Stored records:

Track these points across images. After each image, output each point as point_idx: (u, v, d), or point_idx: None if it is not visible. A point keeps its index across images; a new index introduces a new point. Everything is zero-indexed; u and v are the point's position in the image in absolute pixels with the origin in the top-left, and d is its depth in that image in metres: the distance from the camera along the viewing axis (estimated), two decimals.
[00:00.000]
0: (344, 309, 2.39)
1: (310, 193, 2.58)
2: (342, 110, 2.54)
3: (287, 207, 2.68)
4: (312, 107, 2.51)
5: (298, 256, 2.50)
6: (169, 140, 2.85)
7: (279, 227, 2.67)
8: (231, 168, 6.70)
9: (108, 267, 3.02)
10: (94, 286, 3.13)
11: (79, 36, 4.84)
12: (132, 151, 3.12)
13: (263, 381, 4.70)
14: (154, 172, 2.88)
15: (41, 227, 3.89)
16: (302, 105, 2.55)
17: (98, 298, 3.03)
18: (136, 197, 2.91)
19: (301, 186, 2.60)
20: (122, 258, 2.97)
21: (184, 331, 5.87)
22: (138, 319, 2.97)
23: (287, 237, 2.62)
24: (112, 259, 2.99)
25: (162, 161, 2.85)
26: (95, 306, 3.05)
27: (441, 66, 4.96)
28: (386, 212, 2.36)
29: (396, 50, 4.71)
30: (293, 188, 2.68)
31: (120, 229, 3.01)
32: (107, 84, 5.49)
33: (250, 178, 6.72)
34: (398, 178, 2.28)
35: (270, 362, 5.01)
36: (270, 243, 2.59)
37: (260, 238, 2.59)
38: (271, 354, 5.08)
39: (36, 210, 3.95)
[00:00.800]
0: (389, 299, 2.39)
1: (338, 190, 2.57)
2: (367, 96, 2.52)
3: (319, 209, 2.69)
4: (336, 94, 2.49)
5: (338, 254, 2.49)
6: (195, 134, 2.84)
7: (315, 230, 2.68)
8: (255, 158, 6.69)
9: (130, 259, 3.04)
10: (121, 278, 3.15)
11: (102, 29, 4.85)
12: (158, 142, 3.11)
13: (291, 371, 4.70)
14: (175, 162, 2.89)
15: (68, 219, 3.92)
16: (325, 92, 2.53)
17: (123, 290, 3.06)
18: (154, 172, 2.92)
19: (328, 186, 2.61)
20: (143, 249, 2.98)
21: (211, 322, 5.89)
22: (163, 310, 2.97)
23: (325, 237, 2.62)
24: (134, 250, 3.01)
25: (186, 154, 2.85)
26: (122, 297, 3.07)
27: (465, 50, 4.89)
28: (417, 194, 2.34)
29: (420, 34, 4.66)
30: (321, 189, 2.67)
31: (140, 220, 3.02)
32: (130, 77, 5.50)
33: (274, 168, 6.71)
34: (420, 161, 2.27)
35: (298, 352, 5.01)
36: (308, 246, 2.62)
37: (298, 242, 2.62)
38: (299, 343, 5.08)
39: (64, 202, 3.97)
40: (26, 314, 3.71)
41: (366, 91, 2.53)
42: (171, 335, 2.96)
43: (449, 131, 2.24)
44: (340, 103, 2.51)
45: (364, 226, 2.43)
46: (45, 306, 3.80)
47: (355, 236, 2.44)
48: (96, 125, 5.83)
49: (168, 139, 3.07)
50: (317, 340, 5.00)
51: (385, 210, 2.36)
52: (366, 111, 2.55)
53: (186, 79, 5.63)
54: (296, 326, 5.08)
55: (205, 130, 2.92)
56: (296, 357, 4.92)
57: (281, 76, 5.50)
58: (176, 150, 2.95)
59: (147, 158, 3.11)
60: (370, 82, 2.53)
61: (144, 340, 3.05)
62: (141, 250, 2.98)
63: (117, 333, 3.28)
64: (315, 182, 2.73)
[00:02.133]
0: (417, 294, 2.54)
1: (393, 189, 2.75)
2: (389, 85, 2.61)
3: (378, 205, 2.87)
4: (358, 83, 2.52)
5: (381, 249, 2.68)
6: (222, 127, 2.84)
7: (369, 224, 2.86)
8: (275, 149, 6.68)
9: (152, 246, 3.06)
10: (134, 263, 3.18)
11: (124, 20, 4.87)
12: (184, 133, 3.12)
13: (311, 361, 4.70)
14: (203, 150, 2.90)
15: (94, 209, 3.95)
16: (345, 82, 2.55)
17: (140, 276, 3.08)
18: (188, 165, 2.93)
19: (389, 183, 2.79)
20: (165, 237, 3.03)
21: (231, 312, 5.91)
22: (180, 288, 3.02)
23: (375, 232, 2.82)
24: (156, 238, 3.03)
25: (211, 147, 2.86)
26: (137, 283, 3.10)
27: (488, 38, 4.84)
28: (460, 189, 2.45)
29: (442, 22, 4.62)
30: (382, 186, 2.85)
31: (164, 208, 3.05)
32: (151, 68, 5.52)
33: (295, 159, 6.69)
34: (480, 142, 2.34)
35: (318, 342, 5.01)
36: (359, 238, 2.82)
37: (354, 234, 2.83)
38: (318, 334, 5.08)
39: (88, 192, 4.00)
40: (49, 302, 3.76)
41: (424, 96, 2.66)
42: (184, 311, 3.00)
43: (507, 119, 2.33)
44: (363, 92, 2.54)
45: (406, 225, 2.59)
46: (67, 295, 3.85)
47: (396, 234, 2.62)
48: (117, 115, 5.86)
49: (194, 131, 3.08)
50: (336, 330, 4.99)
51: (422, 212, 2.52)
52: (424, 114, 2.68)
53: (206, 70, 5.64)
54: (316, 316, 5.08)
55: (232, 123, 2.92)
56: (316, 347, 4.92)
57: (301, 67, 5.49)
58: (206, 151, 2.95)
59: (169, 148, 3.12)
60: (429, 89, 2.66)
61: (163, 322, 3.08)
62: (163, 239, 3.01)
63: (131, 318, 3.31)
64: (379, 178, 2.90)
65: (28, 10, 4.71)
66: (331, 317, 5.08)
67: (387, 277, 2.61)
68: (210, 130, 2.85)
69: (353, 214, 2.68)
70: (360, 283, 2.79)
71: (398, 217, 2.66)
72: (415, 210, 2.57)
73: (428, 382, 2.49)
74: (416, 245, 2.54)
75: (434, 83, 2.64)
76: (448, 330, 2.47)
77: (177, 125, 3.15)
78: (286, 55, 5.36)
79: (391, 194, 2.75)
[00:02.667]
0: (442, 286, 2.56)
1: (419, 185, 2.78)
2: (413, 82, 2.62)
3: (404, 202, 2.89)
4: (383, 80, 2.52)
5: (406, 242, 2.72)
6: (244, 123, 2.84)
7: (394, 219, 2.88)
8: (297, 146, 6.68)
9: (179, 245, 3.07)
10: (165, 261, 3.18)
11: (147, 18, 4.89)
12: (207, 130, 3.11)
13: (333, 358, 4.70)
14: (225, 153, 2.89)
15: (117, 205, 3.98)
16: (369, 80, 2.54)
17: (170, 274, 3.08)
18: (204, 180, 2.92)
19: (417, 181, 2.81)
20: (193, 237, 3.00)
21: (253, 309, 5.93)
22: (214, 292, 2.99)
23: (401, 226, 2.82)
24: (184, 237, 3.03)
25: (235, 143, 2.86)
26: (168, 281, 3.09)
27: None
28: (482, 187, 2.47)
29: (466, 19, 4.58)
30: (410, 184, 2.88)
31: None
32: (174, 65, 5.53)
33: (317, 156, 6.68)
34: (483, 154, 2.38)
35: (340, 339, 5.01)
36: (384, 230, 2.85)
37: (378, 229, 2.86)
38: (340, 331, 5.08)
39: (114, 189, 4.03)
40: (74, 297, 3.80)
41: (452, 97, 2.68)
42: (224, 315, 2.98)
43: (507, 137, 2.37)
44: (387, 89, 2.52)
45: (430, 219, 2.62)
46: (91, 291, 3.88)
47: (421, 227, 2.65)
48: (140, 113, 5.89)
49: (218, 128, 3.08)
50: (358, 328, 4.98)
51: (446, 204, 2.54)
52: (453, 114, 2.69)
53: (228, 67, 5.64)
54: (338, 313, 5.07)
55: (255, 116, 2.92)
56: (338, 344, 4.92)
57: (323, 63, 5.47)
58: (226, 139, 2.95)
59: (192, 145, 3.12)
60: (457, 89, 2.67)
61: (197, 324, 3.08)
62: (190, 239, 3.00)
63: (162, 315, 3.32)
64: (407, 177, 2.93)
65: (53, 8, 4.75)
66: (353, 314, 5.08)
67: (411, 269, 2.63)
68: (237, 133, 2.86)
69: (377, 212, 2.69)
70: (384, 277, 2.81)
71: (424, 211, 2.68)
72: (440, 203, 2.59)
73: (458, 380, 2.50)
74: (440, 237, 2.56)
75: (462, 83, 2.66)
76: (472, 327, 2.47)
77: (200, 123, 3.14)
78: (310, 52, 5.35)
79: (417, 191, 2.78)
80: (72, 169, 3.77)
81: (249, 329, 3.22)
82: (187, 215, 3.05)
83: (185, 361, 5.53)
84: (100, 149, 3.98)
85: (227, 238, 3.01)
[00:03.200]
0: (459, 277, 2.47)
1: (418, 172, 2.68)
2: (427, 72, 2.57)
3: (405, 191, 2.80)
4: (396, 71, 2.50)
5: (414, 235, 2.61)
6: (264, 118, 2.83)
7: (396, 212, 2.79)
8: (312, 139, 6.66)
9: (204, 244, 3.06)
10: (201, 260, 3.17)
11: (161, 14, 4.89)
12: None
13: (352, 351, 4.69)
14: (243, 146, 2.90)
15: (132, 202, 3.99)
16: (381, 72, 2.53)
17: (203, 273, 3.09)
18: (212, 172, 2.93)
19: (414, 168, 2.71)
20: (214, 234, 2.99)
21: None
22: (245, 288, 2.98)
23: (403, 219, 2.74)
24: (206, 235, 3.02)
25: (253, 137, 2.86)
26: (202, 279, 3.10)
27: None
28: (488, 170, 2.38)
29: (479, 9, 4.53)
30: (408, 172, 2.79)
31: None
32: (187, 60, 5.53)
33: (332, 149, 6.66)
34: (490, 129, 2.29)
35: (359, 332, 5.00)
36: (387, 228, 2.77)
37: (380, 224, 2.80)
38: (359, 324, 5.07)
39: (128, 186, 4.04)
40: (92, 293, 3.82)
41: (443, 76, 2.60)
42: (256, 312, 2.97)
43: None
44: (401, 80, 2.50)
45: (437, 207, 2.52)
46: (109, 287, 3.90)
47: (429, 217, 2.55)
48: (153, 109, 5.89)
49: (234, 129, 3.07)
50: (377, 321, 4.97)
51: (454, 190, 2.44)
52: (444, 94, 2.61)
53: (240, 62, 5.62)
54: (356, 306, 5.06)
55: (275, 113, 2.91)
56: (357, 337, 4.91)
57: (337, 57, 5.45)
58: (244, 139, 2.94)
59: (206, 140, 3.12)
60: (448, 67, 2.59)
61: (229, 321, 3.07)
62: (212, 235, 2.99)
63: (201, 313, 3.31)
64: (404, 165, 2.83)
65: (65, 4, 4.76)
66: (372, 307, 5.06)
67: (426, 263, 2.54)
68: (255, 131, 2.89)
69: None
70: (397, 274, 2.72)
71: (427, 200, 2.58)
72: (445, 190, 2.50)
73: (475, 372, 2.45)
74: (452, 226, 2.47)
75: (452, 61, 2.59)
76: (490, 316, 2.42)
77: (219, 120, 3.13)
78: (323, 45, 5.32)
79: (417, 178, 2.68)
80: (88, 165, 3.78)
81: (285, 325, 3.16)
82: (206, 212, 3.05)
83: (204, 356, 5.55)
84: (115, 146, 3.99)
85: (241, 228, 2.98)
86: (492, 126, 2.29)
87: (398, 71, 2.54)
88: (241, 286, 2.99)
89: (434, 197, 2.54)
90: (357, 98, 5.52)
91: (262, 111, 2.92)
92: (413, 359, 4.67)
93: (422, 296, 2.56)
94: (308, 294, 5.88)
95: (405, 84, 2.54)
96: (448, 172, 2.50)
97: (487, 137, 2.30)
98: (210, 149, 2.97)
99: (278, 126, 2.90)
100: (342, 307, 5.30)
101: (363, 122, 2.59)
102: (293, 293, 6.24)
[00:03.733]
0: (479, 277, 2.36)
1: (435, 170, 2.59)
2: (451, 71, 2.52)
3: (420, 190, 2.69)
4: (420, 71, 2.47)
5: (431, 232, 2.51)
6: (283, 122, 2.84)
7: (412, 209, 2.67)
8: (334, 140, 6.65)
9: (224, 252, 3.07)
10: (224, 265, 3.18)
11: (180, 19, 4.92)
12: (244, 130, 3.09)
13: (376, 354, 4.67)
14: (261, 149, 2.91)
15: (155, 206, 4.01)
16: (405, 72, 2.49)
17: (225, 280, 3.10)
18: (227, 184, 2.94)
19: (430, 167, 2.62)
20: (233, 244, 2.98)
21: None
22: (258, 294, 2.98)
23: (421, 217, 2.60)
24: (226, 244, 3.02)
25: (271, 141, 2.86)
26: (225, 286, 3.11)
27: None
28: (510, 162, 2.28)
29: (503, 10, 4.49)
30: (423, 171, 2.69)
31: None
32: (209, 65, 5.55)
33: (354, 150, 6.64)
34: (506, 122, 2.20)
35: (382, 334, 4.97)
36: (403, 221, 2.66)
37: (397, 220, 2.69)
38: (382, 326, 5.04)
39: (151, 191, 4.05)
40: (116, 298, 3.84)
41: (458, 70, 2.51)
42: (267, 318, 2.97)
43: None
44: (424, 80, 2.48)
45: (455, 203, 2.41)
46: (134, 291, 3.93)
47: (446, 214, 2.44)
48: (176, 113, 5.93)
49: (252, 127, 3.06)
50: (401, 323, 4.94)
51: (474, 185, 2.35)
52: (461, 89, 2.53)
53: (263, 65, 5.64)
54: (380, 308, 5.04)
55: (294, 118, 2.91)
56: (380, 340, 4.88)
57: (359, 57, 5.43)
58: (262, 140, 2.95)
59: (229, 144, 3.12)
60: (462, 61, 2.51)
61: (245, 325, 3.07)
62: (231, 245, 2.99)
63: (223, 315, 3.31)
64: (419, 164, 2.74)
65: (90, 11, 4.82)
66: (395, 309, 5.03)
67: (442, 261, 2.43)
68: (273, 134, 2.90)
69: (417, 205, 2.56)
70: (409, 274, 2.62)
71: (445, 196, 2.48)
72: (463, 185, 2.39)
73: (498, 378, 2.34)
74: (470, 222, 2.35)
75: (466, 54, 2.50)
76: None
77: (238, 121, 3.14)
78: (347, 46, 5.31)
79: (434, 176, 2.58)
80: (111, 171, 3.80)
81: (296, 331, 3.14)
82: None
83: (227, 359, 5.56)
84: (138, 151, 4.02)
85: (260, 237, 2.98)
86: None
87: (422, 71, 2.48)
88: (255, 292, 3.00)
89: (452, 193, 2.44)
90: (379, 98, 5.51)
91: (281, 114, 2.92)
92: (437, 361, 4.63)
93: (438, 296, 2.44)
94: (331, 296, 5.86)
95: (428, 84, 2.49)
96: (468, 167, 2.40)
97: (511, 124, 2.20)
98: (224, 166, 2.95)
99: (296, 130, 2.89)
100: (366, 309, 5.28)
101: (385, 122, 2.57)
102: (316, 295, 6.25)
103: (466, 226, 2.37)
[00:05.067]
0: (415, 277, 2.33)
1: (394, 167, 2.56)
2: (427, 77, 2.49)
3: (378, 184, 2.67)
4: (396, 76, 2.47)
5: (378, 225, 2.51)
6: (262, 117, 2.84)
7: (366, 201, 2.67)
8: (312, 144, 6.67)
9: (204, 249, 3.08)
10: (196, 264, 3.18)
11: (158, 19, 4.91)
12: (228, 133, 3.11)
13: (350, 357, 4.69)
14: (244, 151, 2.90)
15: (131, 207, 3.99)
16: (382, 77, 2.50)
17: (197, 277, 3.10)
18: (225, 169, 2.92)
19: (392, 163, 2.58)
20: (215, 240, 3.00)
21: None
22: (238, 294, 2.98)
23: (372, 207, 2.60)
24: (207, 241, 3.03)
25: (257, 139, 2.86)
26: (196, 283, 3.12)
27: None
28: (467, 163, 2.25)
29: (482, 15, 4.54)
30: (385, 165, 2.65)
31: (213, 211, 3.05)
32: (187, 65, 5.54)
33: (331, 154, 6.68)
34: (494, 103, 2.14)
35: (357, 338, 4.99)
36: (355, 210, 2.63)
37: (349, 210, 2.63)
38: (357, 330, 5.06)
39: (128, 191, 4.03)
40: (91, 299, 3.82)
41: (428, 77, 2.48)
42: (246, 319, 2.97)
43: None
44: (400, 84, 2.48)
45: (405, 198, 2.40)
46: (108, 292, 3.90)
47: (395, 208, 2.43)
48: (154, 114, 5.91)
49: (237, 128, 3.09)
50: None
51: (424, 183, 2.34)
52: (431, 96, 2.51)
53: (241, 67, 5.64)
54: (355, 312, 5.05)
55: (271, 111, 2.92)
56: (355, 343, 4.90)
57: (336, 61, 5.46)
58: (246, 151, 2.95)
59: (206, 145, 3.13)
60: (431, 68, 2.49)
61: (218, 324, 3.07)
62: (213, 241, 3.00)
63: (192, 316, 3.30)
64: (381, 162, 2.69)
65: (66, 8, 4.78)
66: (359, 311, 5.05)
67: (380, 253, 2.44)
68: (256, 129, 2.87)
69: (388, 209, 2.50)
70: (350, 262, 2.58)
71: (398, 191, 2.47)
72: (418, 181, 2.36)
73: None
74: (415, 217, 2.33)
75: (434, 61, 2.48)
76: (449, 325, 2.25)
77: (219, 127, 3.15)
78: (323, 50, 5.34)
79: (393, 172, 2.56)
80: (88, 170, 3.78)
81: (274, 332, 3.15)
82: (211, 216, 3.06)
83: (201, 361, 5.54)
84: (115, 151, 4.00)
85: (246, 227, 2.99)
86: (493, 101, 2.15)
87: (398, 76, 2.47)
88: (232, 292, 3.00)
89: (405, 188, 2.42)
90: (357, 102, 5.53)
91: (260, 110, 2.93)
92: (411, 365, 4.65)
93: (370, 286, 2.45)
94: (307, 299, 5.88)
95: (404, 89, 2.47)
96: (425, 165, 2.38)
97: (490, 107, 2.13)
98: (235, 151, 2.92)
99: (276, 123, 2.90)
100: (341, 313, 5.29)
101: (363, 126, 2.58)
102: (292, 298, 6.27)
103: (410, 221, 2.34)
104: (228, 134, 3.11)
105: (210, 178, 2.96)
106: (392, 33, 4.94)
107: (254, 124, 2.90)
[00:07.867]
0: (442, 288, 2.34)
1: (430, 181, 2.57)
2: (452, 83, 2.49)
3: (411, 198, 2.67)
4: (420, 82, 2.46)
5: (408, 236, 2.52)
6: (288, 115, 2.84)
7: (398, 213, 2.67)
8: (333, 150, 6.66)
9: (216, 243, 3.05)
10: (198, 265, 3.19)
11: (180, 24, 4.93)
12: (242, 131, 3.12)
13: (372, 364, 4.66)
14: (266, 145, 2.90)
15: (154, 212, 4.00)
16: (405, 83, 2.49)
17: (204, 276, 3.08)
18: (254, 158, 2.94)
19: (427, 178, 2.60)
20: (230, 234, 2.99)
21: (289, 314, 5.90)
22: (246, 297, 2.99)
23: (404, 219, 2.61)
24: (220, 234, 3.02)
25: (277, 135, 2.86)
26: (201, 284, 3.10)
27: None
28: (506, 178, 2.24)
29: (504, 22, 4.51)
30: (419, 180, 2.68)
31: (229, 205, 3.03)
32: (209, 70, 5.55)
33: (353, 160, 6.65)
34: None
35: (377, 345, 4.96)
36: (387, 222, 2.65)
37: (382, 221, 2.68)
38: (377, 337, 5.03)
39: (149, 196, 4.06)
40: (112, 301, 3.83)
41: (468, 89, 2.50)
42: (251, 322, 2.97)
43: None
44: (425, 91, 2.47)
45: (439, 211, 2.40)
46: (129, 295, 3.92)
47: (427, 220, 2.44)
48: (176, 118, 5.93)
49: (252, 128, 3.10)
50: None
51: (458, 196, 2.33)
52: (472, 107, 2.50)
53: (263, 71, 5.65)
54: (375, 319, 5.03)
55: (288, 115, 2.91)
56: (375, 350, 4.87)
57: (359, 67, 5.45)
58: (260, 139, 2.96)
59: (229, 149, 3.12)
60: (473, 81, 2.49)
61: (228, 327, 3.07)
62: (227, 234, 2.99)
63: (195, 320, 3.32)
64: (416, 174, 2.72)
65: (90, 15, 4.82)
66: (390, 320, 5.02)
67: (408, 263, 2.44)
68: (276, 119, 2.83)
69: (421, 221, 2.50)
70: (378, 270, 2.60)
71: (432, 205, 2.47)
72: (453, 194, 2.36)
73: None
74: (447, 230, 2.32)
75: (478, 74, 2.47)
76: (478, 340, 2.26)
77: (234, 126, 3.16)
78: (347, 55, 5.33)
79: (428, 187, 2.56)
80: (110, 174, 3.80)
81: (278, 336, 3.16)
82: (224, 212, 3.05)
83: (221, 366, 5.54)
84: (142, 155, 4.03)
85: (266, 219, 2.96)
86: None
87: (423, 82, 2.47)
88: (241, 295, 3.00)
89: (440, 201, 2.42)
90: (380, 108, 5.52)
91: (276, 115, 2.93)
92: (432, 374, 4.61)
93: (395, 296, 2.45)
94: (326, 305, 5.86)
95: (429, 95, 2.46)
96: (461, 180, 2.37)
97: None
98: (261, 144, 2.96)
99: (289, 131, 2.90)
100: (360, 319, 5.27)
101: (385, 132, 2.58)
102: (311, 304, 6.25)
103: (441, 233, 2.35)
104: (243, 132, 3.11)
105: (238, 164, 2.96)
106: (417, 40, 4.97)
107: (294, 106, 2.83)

:: What is being asked ::
Quote the records from their first line to the line with "19: (301, 186, 2.60)", inclusive, without adding or dropping anything.

:: Exercise result ::
Track these points across images. After each image, output each point as point_idx: (u, v, d), or point_idx: None if it is not visible. A point keeps its index across images; a new index introduces a new point. Everything is zero-indexed; u and v are the point's position in the image in absolute pixels with the origin in the top-left, and d is its depth in that image in metres: the distance from the camera along the viewing axis (estimated), two decimals.
[00:00.000]
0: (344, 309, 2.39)
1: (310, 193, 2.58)
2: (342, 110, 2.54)
3: (287, 207, 2.68)
4: (312, 107, 2.51)
5: (298, 256, 2.50)
6: (169, 140, 2.85)
7: (279, 227, 2.67)
8: (231, 168, 6.70)
9: (108, 267, 3.02)
10: (94, 286, 3.13)
11: (79, 36, 4.84)
12: (132, 151, 3.12)
13: (263, 381, 4.70)
14: (154, 172, 2.88)
15: (41, 227, 3.89)
16: (302, 105, 2.55)
17: (98, 298, 3.03)
18: (136, 197, 2.91)
19: (301, 186, 2.60)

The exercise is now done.